28 March 2014


Michio Kaku. The Future of Mind: The Scientific Quest to Understand, Enhance and Empower the Mind. Allen Lane, 2014.

Having explored the outer limits of physics, Michio Kaku now turns to examining the cutting edges of neuroscience. The areas with the most immediate applicability are the various projects to transform the lives of people with quadriplegia and locked-in syndrome, by constructing systems directly linking the brain to computers and hence to a variety of equipment, including cyborg arms.
Further along the line are hopes of complete exoskeletons to allow much greater mobility. A further development of such brain to computer systems would be to allow a better remote control of robotic avatars that could work in conditions far too hazardous for flesh and blood creatures. Kaku argues that we might on the verge of direct brain to brain communications, leading to a transformation of human consciousness, something rather more probable in the short run than artificial intelligence.
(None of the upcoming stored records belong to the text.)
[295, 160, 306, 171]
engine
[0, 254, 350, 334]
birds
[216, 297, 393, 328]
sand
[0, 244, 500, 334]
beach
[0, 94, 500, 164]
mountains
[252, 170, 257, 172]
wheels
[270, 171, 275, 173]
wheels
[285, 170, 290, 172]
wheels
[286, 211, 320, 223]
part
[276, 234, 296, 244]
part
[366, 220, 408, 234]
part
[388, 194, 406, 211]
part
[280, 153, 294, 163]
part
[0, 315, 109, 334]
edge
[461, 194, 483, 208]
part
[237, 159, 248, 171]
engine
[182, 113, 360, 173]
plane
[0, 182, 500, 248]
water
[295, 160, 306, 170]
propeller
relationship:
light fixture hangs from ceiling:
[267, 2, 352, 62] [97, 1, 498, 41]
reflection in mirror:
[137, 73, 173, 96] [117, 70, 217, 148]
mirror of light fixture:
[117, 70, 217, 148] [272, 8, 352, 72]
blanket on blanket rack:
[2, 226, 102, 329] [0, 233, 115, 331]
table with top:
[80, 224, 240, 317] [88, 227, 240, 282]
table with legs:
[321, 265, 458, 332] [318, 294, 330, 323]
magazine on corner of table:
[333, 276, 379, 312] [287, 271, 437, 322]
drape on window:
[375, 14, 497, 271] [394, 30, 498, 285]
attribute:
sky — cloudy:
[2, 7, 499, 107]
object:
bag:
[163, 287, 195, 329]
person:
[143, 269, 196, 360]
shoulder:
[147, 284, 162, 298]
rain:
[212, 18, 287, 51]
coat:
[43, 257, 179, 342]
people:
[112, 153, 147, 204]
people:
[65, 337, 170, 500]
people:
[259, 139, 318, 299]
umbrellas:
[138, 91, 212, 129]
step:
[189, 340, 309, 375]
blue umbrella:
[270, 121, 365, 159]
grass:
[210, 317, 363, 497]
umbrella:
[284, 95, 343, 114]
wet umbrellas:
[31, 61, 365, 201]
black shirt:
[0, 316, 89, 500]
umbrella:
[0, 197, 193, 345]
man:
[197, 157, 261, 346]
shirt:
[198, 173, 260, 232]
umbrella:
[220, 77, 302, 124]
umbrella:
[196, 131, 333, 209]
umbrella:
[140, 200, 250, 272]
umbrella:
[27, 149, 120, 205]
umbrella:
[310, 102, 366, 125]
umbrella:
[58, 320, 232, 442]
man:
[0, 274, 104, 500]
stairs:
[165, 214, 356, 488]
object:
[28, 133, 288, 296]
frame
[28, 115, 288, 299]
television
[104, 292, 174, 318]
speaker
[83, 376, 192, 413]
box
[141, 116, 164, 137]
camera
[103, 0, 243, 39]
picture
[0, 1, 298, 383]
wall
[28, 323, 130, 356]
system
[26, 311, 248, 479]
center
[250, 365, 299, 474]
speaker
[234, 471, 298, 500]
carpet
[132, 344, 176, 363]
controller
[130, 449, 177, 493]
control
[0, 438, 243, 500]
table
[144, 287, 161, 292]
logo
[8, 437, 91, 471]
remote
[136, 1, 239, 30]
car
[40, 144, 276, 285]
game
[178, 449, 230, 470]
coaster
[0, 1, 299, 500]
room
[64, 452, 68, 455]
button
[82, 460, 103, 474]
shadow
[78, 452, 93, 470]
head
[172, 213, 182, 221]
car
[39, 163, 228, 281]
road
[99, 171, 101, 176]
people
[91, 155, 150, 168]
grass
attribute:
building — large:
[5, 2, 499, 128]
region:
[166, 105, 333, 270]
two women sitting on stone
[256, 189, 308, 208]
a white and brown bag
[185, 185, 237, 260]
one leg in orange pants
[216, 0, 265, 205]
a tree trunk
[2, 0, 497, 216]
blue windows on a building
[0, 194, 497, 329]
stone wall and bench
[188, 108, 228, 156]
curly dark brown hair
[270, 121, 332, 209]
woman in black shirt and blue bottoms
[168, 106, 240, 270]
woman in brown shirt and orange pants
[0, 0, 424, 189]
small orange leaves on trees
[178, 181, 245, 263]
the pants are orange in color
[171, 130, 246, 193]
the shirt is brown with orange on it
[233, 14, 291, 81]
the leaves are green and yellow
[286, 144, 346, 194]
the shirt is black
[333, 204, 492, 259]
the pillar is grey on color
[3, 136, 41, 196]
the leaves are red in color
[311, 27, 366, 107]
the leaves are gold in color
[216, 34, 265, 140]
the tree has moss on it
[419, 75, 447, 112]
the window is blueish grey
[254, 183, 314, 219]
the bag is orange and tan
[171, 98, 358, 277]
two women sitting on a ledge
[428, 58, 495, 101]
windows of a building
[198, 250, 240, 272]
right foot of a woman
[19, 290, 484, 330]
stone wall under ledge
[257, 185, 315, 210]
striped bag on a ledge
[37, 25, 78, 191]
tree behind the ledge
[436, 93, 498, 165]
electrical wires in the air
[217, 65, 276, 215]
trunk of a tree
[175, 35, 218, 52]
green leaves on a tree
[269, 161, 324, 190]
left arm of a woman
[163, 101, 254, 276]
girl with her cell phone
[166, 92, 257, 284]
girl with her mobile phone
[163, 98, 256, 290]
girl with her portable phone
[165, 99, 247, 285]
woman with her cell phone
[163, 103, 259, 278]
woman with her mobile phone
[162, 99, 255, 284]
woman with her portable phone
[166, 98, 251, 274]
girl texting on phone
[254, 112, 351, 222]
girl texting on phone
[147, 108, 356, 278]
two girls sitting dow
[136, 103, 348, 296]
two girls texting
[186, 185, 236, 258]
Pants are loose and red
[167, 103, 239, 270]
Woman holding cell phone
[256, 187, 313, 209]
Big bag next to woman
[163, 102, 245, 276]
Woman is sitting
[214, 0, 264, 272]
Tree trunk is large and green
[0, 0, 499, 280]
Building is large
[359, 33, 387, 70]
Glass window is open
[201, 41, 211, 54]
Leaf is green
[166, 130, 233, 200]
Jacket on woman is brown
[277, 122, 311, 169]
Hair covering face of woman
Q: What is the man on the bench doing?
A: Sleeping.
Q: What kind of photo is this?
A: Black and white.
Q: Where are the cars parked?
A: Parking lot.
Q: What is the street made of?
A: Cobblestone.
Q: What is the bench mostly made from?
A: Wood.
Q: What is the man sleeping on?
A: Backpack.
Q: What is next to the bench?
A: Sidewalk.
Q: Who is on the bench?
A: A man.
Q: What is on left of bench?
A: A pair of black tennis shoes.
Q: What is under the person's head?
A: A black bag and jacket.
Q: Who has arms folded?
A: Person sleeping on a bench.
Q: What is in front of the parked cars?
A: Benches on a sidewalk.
Also just on the horizon is dream reading, in a very crude state now (say at the level of the first TV experiments of Logie Baird), but maybe a new form of entertainment in a decade or two’s time.

Rather more speculatively Kaku argues for the possibility in theoretical terms of downloading human memories into computers, or even into laser beams, and sending them to the remote stars. He rather glosses over the snag that there would have to be some sort of reception equipment at the other end, which would have to be sent by probe the old fashioned way.

Of course all of these advances, if possible, would be open to abuse, and who can doubt that virtually all governments, whatever their surface ideology, would so abuse such developments. One way, not thought of by Kaku, that ‘democratic’ governments would sell intrusive systems is to appeal to ‘safety’. Wouldn’t you like your children to able to roam free and not be stuck in front of the computer all day? Wouldn’t it be to have a little chip inserted, along with a micro camera between the eyes, so your computer/cell phone etc. can keep track of them, and you can watch what they are seeing? Soon extended to tackle the elderly with dementia, or as a less obtrusive way of tagging criminals, and why then not everyone? If you are not doing anything wrong why object? (Don’t believe this, then remember that if the present level of CCTV surveillance had been mooted 50 years ago there would have been a revolution.)

Kaku is if nothing else, a great technological optimist, and I suspect that much of the talk about reverse engineering the brain, downloading consciousness and such like is wildly over the top. If, of course, consciousness evolved over many millions of years to deal with the day to day problems of living, then there is little chance of it developing in computers or robots unless they are sent out into the wild and allowed to develop and reproduce over vast periods of time. -- Peter Rogerson.